Handy Examines Misconceptions of Dementia



According to Handy, over 5 million people in the U.S over the age of 65 suffer from Dementia and over 50 million people suffer the same worldwide. Still, there are a lot of misconceptions about the illness among the people who are outside the medical field. A few of these misconceptions only serve to stress people without any reason and can become the cause of many issues. 

The Misconceptions

Here are a few misconceptions about Dementia:

  1. Dementia is purely genetic

    Many people believe that if a family member has been diagnosed with dementia, the other members of the family would also develop dementia later in their life. This is not strictly true because except for some forms of dementia, most cases don’t have a strong genetic link. Instead, the most significant risk factor associated with dementia is age.

    Most cases of dementia are Alzheimer’s disease which is not hereditary. Frontotemporal dementia (FTD) has a stronger genetic link, especially if the grandparent or parent develops it before the age of 65. However, the occurrence is pretty rare.

  1. Dementia is a part of the ageing process

    This statement is false because dementia is not inevitable with age as it’s not a normal part of the ageing process. In fact, a report published by the Alzheimer’s Association reveals that in the U.S only 3% of the population aged between 65 – 74 has developed dementia. Between the ages of 75 – 84, 17% of the population has dementia and among the people older than 85 only 32% of the population has dementia.

  2. Alzheimer’s disease and dementia are the same things

    This statement is not strictly correct because Alzheimer’s is only a type of dementia and among all the cases of dementia, only 60 – 80% of the cases are composed of Alzheimer’s. Other types of dementia include vascular dementia, frontotemporal dementia (FTD), Lewy body dementia, and mixed dementia.

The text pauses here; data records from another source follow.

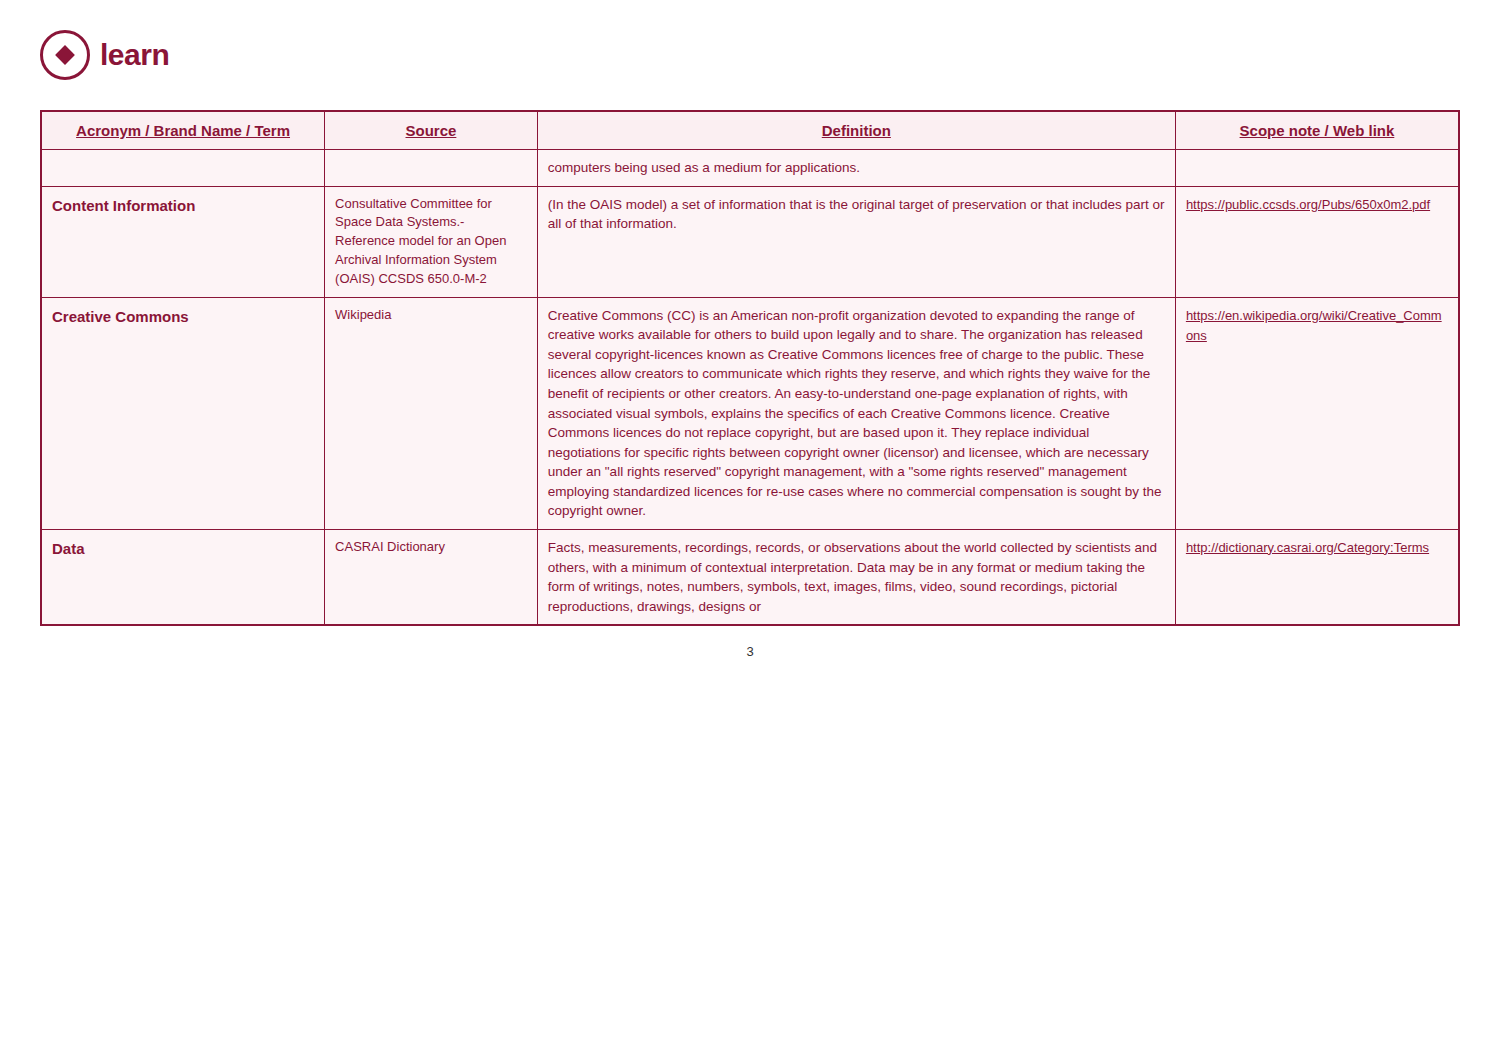learn
| Acronym / Brand Name / Term | Source | Definition | Scope note / Web link |
| --- | --- | --- | --- |
| | | computers being used as a medium for applications. | |
| Content Information | Consultative Committee for Space Data Systems.- Reference model for an Open Archival Information System (OAIS) CCSDS 650.0-M-2 | (In the OAIS model) a set of information that is the original target of preservation or that includes part or all of that information. | https://public.ccsds.org/Pubs/650x0m2.pdf |
| Creative Commons | Wikipedia | Creative Commons (CC) is an American non-profit organization devoted to expanding the range of creative works available for others to build upon legally and to share. The organization has released several copyright-licences known as Creative Commons licences free of charge to the public. These licences allow creators to communicate which rights they reserve, and which rights they waive for the benefit of recipients or other creators. An easy-to-understand one-page explanation of rights, with associated visual symbols, explains the specifics of each Creative Commons licence. Creative Commons licences do not replace copyright, but are based upon it. They replace individual negotiations for specific rights between copyright owner (licensor) and licensee, which are necessary under an "all rights reserved" copyright management, with a "some rights reserved" management employing standardized licences for re-use cases where no commercial compensation is sought by the copyright owner. | https://en.wikipedia.org/wiki/Creative_Commons |
| Data | CASRAI Dictionary | Facts, measurements, recordings, records, or observations about the world collected by scientists and others, with a minimum of contextual interpretation. Data may be in any format or medium taking the form of writings, notes, numbers, symbols, text, images, films, video, sound recordings, pictorial reproductions, drawings, designs or | http://dictionary.casrai.org/Category:Terms |
3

    In the case of Alzheimer’s, the cognitive functioning of the patient declines due to the build-up of plaques and tangles in the brain. Vascular dementia is the result of the brain being deprived of oxygen, which can even elevate to a stroke. FTD is a result of the formation of abnormal protein structures in the frontal and temporal lobes of the brain.

  1. Using aluminium pans can cause Alzheimer’s

    This misconception spread due to the result of experimentation done by scientists in the 1960s where they injected rabbits with high levels of aluminium. It was observed that the animals developed neurological lesions that were similar to the ones found in the brains of people affected by Alzheimer’s.

    Thus, people started to avoid drinking from aluminium cans or cooking with aluminium pots to reduce the risk of Alzheimer’s. However, scientists have yet to find a direct association between aluminium pots and pans and Alzheimer’s. In fact, only about 1% of the amount of aluminium present in food and drink is absorbed by the body and the rest is filtered by the kidneys.


Handy suggests you not to become paranoid due to the fear of dementia. In mild cases, it is still possible to lead a meaningful and active life without changes to the lifestyle.